To-do item
Print exactly the lines from the line with "5. **Reduced Complexity**: Using" to the last line of the data, please, both included.

[Opening Exercise data section]

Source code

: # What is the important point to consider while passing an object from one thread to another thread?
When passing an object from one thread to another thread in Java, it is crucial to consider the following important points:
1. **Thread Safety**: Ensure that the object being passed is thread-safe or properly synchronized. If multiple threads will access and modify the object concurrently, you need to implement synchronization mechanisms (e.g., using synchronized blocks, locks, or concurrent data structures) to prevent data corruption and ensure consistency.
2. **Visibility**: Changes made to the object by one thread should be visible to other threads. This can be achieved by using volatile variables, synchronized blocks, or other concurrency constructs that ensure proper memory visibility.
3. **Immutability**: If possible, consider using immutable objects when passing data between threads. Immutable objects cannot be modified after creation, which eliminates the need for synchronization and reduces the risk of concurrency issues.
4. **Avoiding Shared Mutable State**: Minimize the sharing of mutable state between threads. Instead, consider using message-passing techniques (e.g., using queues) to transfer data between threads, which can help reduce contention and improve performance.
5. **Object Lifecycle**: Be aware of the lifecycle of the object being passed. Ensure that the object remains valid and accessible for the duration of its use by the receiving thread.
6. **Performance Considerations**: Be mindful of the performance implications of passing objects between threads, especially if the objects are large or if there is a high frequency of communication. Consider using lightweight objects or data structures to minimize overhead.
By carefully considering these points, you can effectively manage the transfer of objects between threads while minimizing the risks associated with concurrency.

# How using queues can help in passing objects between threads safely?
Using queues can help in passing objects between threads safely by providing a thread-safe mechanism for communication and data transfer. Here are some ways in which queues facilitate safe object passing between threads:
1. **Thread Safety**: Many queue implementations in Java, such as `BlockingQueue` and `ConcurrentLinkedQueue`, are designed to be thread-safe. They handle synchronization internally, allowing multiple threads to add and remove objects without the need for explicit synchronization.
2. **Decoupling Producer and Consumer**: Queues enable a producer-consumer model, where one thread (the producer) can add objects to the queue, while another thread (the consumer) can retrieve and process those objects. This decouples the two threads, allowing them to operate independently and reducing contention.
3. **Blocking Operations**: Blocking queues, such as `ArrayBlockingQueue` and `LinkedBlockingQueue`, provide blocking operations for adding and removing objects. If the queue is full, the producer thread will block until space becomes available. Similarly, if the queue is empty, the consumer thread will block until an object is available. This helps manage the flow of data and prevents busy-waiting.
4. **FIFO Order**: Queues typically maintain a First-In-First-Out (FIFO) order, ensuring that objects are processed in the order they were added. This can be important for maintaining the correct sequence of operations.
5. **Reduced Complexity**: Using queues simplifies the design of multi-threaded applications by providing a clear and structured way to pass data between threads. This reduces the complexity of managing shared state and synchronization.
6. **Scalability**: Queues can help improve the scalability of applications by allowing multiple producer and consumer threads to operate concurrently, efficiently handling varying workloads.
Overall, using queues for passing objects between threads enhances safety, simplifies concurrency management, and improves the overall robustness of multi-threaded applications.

[Closing Exercise data section]

Output for this exercise
5. **Reduced Complexity**: Using queues simplifies the design of multi-threaded applications by providing a clear and structured way to pass data between threads. This reduces the complexity of managing shared state and synchronization.
6. **Scalability**: Queues can help improve the scalability of applications by allowing multiple producer and consumer threads to operate concurrently, efficiently handling varying workloads.
Overall, using queues for passing objects between threads enhances safety, simplifies concurrency management, and improves the overall robustness of multi-threaded applications.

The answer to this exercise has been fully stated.